Entsprechende Befehle ergingen an die Mannschaft. Die Bootsmansgruppe besetzte das Schnellboot, der Signäler informierte den Frachter über das Vorgehen. Die Fregatte setzte einen parallel Kurs neben den Frachter mit einem geringen Abstand, von einer Seemeile.

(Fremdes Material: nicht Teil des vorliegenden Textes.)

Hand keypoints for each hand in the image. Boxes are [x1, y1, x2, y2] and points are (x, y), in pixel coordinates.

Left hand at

05:03 UhrWurde das Beiboot von der F215 Brandenburg, bei langsamer Fahrt und immer noch hohem Wellengang zu Wasser gelassen. Der Kampftaucher bekam ebenfalls, wie alle anderen Besatzungsmitglieder im Boot, einen Schwimmweste mit integriertem Überlebensanzug (Pflichtausstattung, in der Marine bei Einsätzen im Außenbereich). Das Schnellboot setzte zu dem Frachter über und die Mannschaft des Frachters nahm den Kampftaucher, über eine Strickleiter an der Außenwand, auf ihr Schiff. Dem Schnellboot gab er die Anweisung zurück zur Fregatte zu fahren und darauf zu warten bis er sich meldet. Die Anweisung wurde genau so umgesetzt. Es sollte nicht riskiert werden, dass die Tarnung auffliegt. Daher wurde das Beiboot wieder auf die Brandenburg gezogen und die Fregatte drehte ab.

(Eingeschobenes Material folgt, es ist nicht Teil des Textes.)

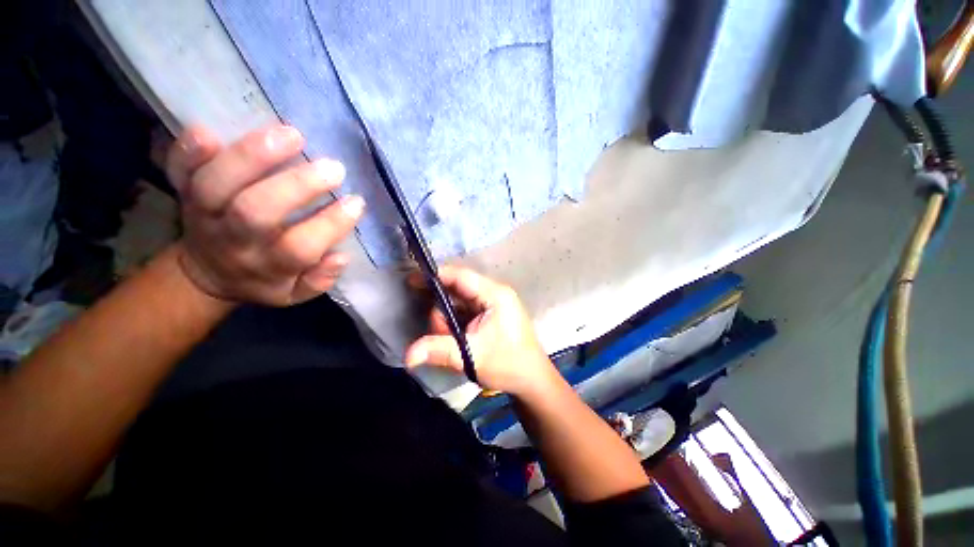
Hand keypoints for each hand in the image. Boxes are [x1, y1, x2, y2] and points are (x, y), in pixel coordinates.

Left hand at [165, 124, 364, 304]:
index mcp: (266, 266)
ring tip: (292, 136)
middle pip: (255, 212)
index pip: (300, 249)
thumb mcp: (295, 294)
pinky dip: (188, 151)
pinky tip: (208, 130)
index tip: (356, 202)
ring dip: (252, 156)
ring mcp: (203, 214)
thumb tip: (340, 257)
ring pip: (216, 185)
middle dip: (296, 186)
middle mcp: (233, 241)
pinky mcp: (183, 192)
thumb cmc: (264, 278)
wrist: (207, 272)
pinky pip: (177, 171)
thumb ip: (319, 280)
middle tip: (333, 168)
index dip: (330, 225)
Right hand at [405, 266, 559, 398]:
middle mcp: (494, 294)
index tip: (412, 280)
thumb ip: (439, 350)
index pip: (461, 276)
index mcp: (495, 295)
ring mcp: (492, 304)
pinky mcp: (490, 315)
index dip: (437, 276)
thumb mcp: (472, 356)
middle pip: (458, 289)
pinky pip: (465, 312)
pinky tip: (456, 340)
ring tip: (452, 342)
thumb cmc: (508, 364)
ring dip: (448, 320)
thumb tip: (408, 355)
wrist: (532, 380)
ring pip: (459, 302)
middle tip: (439, 333)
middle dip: (442, 309)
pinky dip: (455, 324)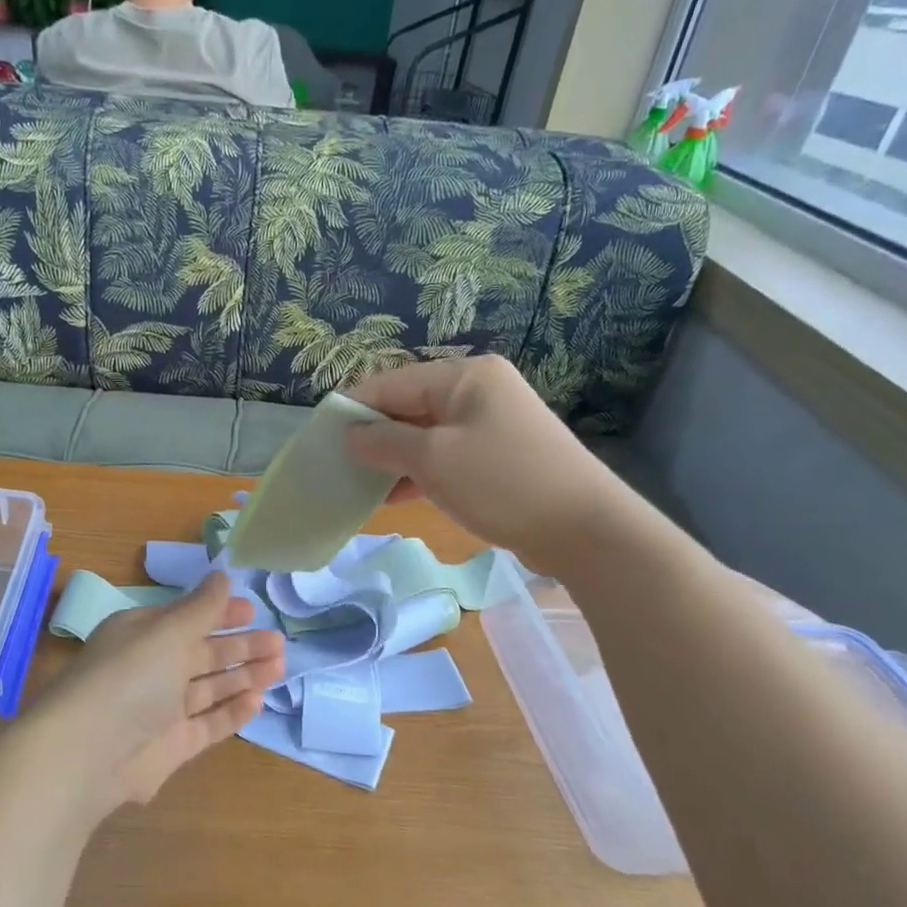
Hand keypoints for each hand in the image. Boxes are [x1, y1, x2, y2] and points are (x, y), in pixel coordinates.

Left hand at [27, 574, 285, 816]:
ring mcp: (162, 709)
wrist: (89, 754)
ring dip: (244, 675)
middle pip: (203, 653)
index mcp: (142, 634)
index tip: (252, 610)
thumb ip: (201, 607)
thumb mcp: (167, 632)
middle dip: (240, 646)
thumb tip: (221, 575)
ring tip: (279, 666)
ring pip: (210, 687)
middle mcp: (151, 668)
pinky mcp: (172, 746)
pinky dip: (233, 711)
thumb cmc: (130, 677)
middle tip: (278, 642)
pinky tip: (258, 700)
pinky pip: (209, 723)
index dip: (219, 613)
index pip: (186, 618)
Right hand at [343, 355, 632, 577]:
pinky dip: (420, 472)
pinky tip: (394, 496)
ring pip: (426, 434)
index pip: (391, 382)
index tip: (321, 437)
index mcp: (464, 376)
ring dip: (394, 458)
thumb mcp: (433, 459)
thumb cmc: (502, 483)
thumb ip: (383, 442)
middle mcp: (479, 391)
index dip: (353, 408)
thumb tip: (350, 434)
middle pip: (409, 406)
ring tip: (360, 484)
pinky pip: (447, 456)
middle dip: (373, 435)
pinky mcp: (500, 456)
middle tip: (337, 464)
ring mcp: (492, 424)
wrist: (586, 530)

Die Brandenburg gab erneut, mittels Lichtzeichen, Signal:
einmal kurz (Echo): Ich ändere meinen Kurs nach Steuerbord
05:25 UhrDie Fregatte befand sich immer noch auf parallel Kurs zum Frachter, nur mit fünf Seemeilen Abstand und wartete auf ein Lichtzeichen um die beiden Passagiere abzuholen. Da wurde von dem Backboard-Ausguck zwei Flugzeuge gemeldet: „Backboard-Nock an Brücke – Flugzeug im Überflug“.